Start of Extracted entries

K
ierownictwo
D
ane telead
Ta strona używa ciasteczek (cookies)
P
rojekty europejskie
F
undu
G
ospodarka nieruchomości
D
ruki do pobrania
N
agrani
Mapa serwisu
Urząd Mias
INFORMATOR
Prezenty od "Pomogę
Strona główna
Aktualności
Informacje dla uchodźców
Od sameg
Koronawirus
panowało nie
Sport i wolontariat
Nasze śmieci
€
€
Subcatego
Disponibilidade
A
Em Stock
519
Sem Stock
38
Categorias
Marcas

End of Extracted entries
Start of Extracted entries

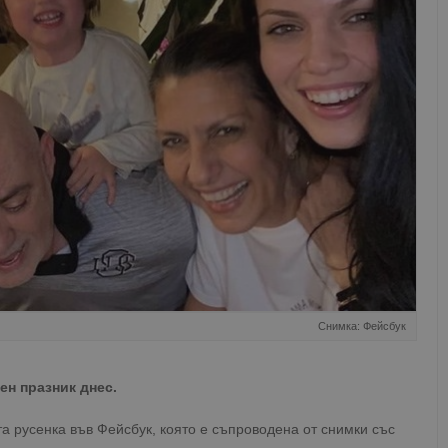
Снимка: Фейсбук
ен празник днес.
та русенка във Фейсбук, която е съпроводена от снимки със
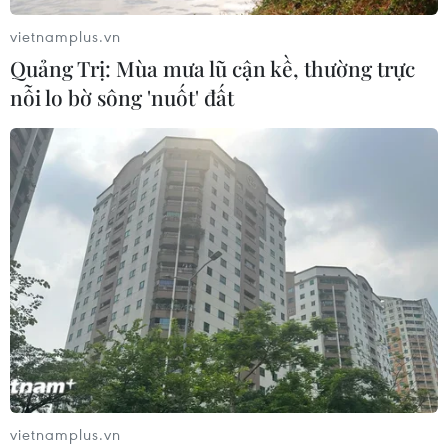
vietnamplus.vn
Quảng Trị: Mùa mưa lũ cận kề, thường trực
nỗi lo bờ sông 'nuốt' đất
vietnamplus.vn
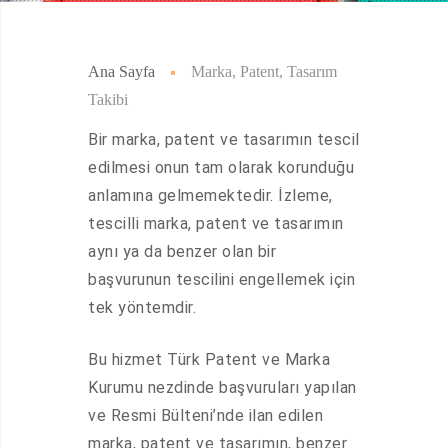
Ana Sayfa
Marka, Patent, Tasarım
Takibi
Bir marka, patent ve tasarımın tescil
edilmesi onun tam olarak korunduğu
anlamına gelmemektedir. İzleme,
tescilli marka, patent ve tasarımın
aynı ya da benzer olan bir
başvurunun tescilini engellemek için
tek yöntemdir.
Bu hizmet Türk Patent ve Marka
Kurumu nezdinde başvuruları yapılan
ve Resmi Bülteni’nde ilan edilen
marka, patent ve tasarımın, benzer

End of Extracted entries
Start of Extracted entries

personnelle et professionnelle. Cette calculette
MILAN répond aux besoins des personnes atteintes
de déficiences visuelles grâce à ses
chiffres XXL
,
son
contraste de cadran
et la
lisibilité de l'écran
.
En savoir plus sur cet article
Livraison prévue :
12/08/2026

End of Extracted entries

▶ Assignment:
Return the lines above from the one with "Quảng Trị: Mùa mưa lũ cận kề, thường trực" through the one with "marka, patent ve tasarımın, benzer", verbatim and nothing else. Omit every picture.

▶ Solution to the exercise:
Quảng Trị: Mùa mưa lũ cận kề, thường trực
nỗi lo bờ sông 'nuốt' đất
vietnamplus.vn
Ana Sayfa
Marka, Patent, Tasarım
Takibi
Bir marka, patent ve tasarımın tescil
edilmesi onun tam olarak korunduğu
anlamına gelmemektedir. İzleme,
tescilli marka, patent ve tasarımın
aynı ya da benzer olan bir
başvurunun tescilini engellemek için
tek yöntemdir.
Bu hizmet Türk Patent ve Marka
Kurumu nezdinde başvuruları yapılan
ve Resmi Bülteni’nde ilan edilen
marka, patent ve tasarımın, benzer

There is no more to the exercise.